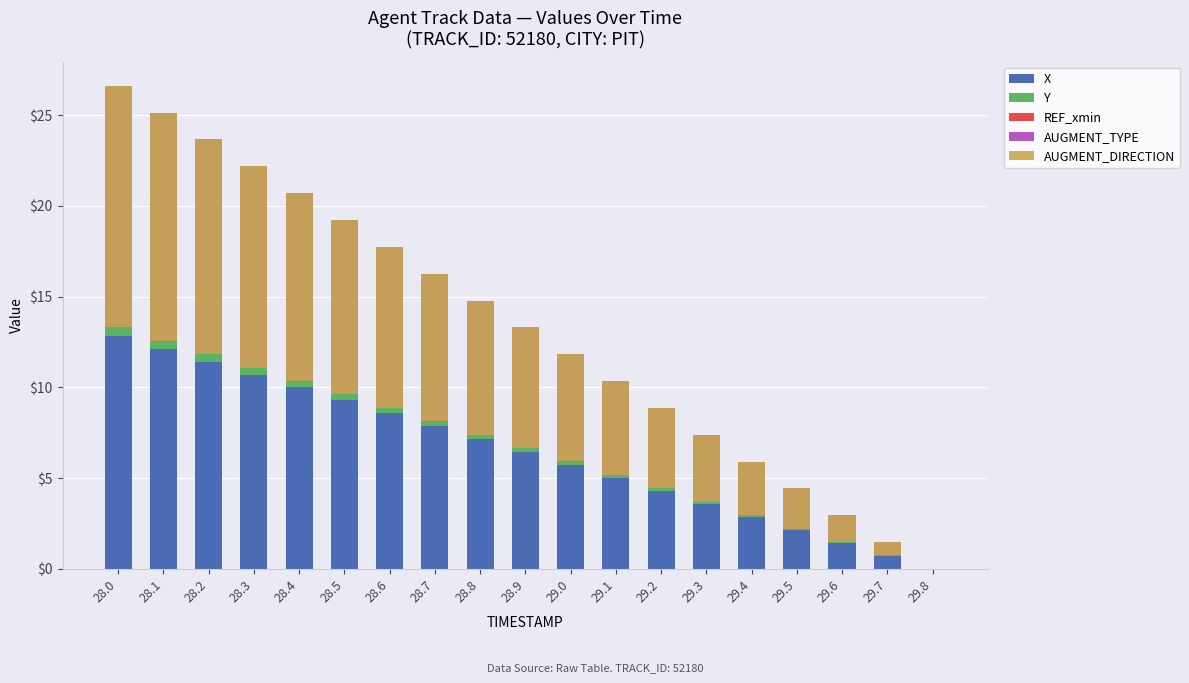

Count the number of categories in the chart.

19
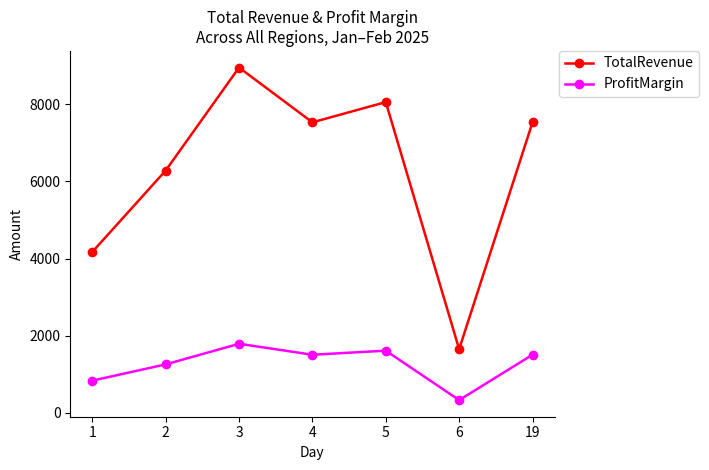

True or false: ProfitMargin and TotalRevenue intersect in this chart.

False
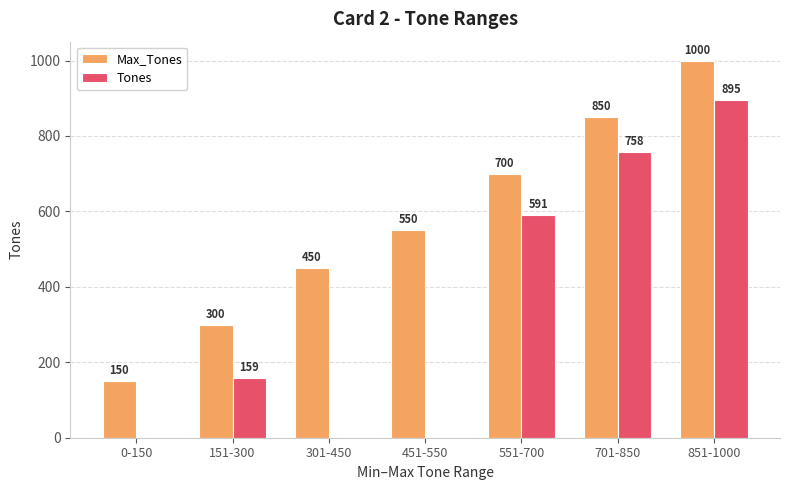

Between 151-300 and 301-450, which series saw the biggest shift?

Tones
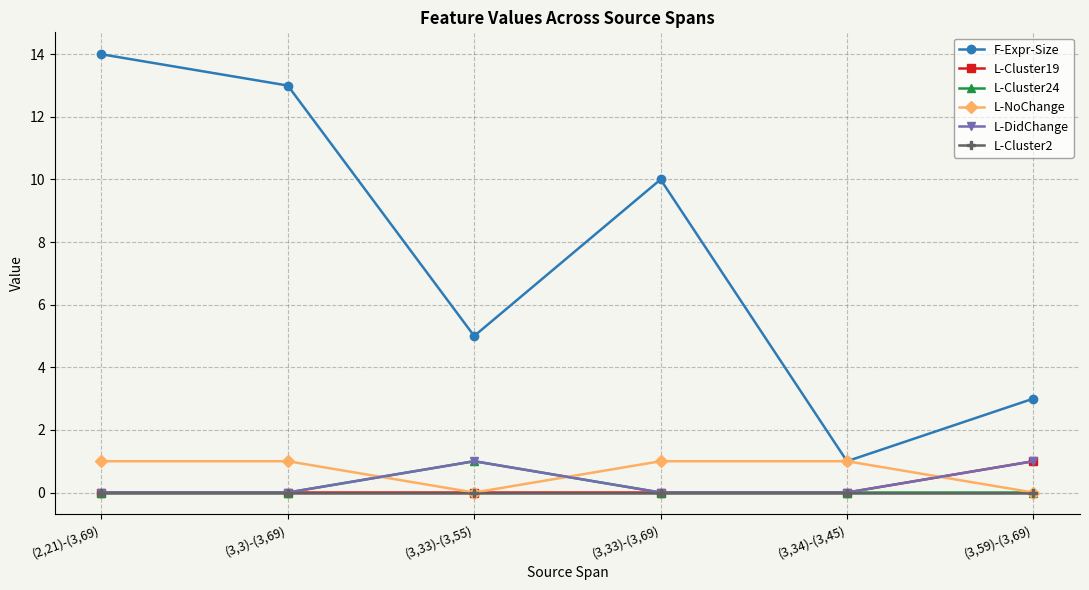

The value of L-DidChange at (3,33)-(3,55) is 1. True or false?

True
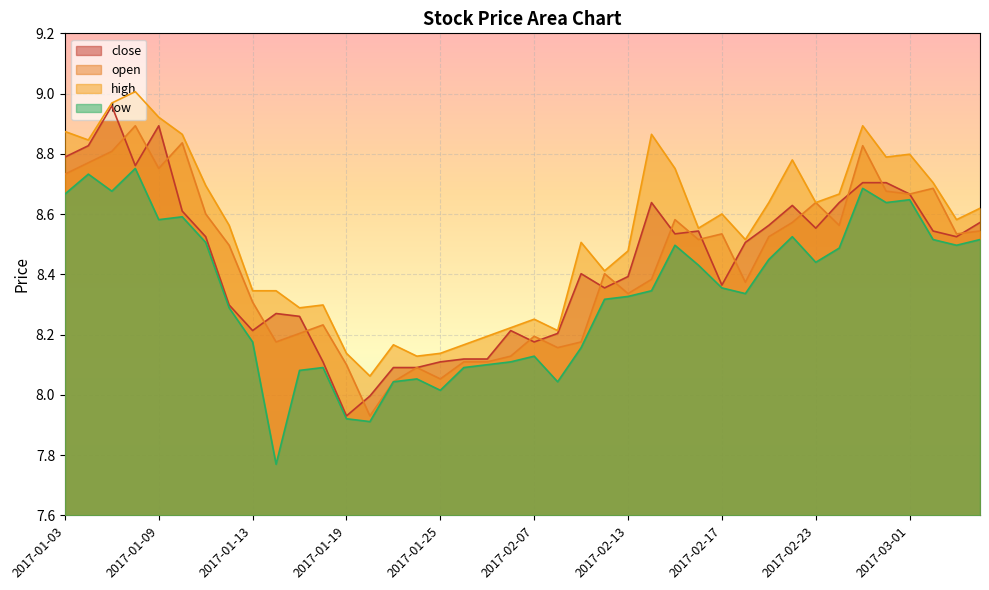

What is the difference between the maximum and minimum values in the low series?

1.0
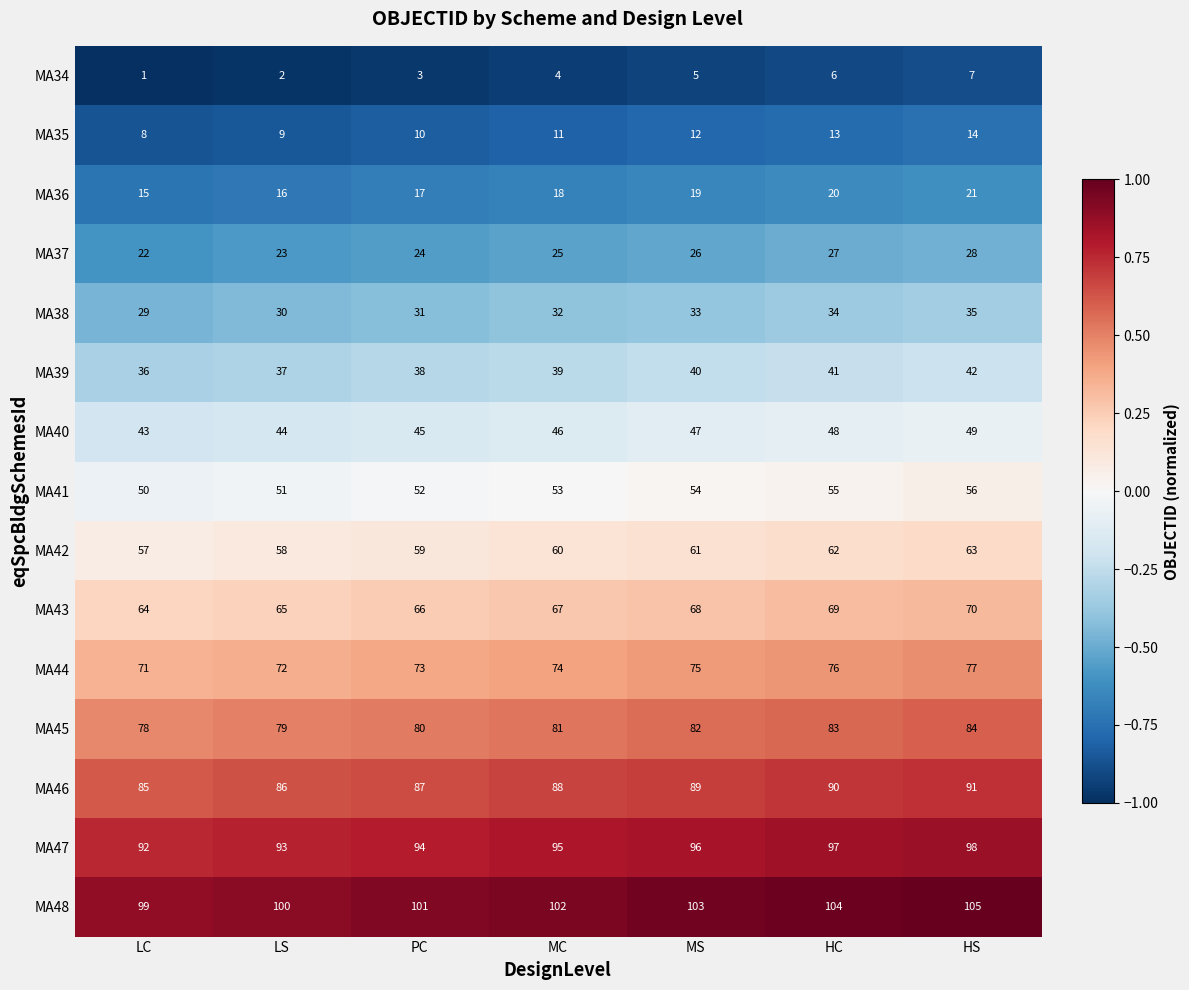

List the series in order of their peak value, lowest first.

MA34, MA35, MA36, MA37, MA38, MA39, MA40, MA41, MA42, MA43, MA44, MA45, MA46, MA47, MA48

::::

→ **What to work on**: Write out all the rows above word for word, with the pictures left out.

→ **Answer below**:
Count the number of categories in the chart.

19

True or false: ProfitMargin and TotalRevenue intersect in this chart.

False

Between 151-300 and 301-450, which series saw the biggest shift?

Tones

The value of L-DidChange at (3,33)-(3,55) is 1. True or false?

True

What is the difference between the maximum and minimum values in the low series?

1.0

List the series in order of their peak value, lowest first.

MA34, MA35, MA36, MA37, MA38, MA39, MA40, MA41, MA42, MA43, MA44, MA45, MA46, MA47, MA48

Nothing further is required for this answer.